There’s no chance Joey Bosa will, and there’s little to no chance Keenan Allen will. After that, it could be a function of how this draft goes. Given the enormous gap between the cost of rookie contracts and the cost of re-signing marquee veterans, GM Tom Telesco might just draft the best player available, regardless of position, and let that dictate the team’s 2021 investment decisions.
Or…Telesco might REALLY gamble and go all-in on a Super Bowl run in 2020. That could seem crazy for a team coming off a 5-11 season and having just said goodbye to longtime franchise QB Philip Rivers. But the Chargers know that their 2019 woes were dictated largely by a rash of extremely costly turnovers (some due to uncharacteristic mistakes by Rivers) and by injuries here and there (most notably to Derwin James, their most dynamic back seven defender). Look at the team’s free agent signings so far: nose tackle Linval Joseph (turns 32 in October), cornerback Chris Harris (31 in June) and right tackle Bryan Bulaga (31). All three have over $11 million cap hits in 2021 and would cost around at least $4 million to cut.

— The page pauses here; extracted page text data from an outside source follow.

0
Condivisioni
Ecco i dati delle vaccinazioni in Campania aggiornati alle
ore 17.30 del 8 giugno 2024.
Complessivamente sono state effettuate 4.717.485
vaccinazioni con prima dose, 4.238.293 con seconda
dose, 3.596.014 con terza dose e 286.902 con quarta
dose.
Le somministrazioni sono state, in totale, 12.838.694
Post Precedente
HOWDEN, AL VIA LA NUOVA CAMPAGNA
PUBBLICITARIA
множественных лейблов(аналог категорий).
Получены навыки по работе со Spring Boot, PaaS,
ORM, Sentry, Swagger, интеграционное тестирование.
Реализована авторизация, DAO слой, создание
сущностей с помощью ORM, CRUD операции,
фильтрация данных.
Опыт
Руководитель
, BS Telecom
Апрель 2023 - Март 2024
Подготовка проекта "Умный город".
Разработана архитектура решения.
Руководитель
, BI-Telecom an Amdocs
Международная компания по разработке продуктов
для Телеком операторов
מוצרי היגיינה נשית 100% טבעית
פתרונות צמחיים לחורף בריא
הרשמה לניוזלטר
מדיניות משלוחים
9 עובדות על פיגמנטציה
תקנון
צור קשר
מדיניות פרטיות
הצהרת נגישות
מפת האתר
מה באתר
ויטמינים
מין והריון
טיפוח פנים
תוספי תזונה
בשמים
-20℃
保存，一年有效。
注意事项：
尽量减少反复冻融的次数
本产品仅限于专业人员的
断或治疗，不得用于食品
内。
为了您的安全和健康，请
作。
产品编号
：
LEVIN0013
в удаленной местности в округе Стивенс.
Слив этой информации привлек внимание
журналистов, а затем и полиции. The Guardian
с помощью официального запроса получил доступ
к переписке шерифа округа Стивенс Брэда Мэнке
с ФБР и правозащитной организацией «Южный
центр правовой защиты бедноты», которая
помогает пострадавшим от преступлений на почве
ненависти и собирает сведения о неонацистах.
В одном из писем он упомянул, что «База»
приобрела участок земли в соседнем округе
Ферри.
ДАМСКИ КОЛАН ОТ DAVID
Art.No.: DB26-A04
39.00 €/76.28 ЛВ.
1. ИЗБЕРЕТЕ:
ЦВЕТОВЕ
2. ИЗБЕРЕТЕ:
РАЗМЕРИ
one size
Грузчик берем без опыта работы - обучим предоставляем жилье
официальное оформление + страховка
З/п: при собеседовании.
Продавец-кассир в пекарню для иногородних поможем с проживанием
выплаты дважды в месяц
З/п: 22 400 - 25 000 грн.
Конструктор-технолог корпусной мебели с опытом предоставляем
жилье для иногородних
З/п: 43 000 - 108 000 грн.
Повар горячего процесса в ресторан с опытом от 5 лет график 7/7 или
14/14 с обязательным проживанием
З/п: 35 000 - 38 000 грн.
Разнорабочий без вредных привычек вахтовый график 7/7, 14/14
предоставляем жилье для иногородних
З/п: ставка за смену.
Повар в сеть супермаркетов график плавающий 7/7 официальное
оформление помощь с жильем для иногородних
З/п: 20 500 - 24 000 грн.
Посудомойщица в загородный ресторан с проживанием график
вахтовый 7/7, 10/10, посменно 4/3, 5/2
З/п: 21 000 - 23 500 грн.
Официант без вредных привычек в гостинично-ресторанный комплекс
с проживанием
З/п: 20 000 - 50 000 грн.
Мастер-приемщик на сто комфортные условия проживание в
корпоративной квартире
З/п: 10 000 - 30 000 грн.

If the Chargers are drafting for right now, their biggest needs, in order, are: quarterback, left tackle and linebacker.
Top-100 Targets (Chargers own picks 6, 37 and 71): Alabama’s Tua Tagovailoa and Oregon’s Justin Herbert both make sense at 6 (or, in Tua’s case, a trade up to 2 or 3), and if they’re in win-now mode, Tagovailoa, if healthy, makes more sense than Herbert. But it wouldn’t be a shock if they stayed put and selected Louisville OT Mekhi Becton or Georgia OT Andrew Thomas to plus in at left tackle immediately, keeping Bulaga on the right side. They can cross their fingers that either LSU’s Patrick Queen or Oklahoma’s Kenneth Murray falls to Round 2, but otherwise they’re looking at limited early-down linebackers like Ohio State’s Malik Harrison or Texas Tech’s Jordan Brooks, or raw coverage LBs in Oregon’s Troy Dye and Colorado’s Davion Taylor, in Round 3.